**Esercizi**.
(a) Per ciascuna affermazione indica se è in accordo con il brano, rispondendo sì o no e citando le parole precise del brano che lo dimostrano: (i) Chi scrive aveva 21 anni. (ii) Il padre era abituato a uscire spesso per conto suo. (iii) La diagnosi del dottore è stata Alzheimer.
(b) Riscrivi la parte del brano che si apre con le parole contenenti "Invece hai cominciato" e si chiude con "più di questo.", sostituendo "dottore" con "medico".
(c) Elenca tutte le frasi del brano, dalla maiuscola al punto, che contano al massimo quattro parole.

**Brano del testo**.
* * * *

Avevo appena 21 anni, stavo per entrare nel mondo del lavoro, e avevo ancora un infinito bisogno di te.

Invece hai cominciato dicendo che non ricordavi più le cose, e noi a minimizzare dicendo che bastava fare più attenzione. Ma poi hai continuato insistendo, un po’ scherzando un po’ no, così ti abbiamo portato dal dottore, ma era più che altro per poterti dire “guarda papà non hai niente, visto?”. Invece la batosta. È Alzheimer.

Ci è venuto giù il mondo. Non sapevamo cosa fosse realmente l’Alzheimer, sapevano che era la perdita di memoria completa, che è di per sé già orribile, ma è molto di più di questo.

Non è dimenticarsi qualcosa. È dimenticarsi tutto.

Ma la cosa più brutta è stata vedere nei tuoi occhi la consapevolezza di questa malattia. Eri abituato a stare a casa da solo perché di solito era mamma che andava in giro per noi. Un pomeriggio eravamo tutti via, e forse eravamo andati proprio ad un incontro dove ci spiegavano cosa ci saremmo dovuti aspettare. Una volta a casa mentre facevo cena, tu sei sbucato in cucina, mi hai guardato e mi hai detto un po’ timidamente: “Non lasciatemi mai più da solo.” Mi si è spezzato il cuore. Ti ho abbracciato e ti ho detto: “Oh no papà mai più!

* * * *

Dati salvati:
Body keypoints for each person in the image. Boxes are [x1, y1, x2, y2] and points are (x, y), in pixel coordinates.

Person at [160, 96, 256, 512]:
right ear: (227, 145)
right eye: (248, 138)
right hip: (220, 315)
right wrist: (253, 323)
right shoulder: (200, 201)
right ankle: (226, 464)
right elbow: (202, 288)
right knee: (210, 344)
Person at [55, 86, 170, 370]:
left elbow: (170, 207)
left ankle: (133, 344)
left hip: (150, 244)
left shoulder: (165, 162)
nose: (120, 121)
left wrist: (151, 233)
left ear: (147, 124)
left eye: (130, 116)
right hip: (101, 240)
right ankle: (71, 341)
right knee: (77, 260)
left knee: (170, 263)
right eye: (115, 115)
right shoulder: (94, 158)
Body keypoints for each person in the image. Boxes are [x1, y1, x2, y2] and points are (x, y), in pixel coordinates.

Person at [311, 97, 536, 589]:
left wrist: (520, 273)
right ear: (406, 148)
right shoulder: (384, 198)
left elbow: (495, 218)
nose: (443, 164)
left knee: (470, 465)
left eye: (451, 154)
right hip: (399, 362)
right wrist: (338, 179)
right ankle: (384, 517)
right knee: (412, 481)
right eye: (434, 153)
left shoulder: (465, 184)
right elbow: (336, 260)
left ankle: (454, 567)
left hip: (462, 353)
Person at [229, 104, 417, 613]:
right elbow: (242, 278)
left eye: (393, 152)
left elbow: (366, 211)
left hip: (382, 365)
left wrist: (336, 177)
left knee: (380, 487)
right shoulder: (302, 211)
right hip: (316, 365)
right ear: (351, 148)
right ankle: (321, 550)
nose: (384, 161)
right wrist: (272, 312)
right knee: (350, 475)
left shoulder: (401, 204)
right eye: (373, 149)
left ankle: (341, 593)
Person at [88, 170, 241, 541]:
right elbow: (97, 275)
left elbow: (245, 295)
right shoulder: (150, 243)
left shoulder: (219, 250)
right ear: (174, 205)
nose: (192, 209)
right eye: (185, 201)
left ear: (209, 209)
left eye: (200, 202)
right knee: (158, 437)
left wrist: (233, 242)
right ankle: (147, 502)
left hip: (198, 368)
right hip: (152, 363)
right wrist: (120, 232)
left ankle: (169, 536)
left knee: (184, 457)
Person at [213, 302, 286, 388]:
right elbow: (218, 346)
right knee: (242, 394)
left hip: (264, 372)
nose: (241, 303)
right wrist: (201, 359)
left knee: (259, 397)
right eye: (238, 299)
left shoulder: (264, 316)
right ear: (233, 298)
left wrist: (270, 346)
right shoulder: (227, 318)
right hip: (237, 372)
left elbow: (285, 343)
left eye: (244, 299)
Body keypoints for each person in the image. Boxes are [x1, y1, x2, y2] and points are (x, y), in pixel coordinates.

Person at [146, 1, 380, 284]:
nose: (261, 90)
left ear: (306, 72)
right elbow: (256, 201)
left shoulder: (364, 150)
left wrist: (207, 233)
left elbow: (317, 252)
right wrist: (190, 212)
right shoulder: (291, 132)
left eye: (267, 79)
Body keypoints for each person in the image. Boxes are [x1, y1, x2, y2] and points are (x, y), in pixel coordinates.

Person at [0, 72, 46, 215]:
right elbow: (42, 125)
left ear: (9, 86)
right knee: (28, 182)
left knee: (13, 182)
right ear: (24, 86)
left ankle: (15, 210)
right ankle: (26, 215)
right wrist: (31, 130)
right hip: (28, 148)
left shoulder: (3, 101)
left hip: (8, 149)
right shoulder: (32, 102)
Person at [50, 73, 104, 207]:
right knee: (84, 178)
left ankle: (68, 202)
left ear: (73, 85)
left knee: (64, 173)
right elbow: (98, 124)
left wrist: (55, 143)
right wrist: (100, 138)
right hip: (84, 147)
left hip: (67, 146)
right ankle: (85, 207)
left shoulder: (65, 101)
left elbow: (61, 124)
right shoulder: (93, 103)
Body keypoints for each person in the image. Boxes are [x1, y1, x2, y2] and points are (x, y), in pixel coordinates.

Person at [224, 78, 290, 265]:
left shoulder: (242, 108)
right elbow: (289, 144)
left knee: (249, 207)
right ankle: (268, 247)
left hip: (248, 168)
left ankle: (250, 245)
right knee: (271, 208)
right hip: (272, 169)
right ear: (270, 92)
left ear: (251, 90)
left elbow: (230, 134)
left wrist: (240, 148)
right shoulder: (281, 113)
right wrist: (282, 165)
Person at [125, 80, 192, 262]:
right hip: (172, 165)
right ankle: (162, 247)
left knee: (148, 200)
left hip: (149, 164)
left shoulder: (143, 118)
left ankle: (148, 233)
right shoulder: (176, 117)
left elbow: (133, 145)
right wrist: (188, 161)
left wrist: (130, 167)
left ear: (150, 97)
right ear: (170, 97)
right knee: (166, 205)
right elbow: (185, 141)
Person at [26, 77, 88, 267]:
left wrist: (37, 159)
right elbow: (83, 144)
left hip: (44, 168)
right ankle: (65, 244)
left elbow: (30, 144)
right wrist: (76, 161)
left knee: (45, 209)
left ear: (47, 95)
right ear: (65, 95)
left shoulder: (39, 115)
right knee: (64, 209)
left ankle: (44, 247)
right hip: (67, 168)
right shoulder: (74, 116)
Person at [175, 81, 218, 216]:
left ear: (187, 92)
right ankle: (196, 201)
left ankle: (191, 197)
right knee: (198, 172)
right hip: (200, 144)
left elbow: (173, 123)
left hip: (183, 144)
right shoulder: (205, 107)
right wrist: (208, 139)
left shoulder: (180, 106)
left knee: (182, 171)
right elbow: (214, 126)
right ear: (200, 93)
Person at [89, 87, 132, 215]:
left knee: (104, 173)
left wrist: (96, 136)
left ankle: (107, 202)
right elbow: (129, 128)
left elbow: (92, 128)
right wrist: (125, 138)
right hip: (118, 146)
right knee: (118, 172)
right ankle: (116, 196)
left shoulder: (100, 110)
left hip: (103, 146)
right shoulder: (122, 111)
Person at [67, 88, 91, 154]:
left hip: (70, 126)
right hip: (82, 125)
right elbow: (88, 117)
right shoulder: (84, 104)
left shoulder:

* * * *

**Soluzioni attese**.
(a)
(i) Sì: "Avevo appena 21 anni"
(ii) No: "Eri abituato a stare a casa da solo perché di solito era mamma che andava in giro per noi."
(iii) Sì: "È Alzheimer."

(b)
Invece hai cominciato dicendo che non ricordavi più le cose, e noi a minimizzare dicendo che bastava fare più attenzione. Ma poi hai continuato insistendo, un po’ scherzando un po’ no, così ti abbiamo portato dal medico, ma era più che altro per poterti dire “guarda papà non hai niente, visto?”. Invece la batosta. È Alzheimer.

Ci è venuto giù il mondo. Non sapevamo cosa fosse realmente l’Alzheimer, sapevano che era la perdita di memoria completa, che è di per sé già orribile, ma è molto di più di questo.

(c)
- Invece la batosta.
- È Alzheimer.
- Non è dimenticarsi qualcosa.
- È dimenticarsi tutto.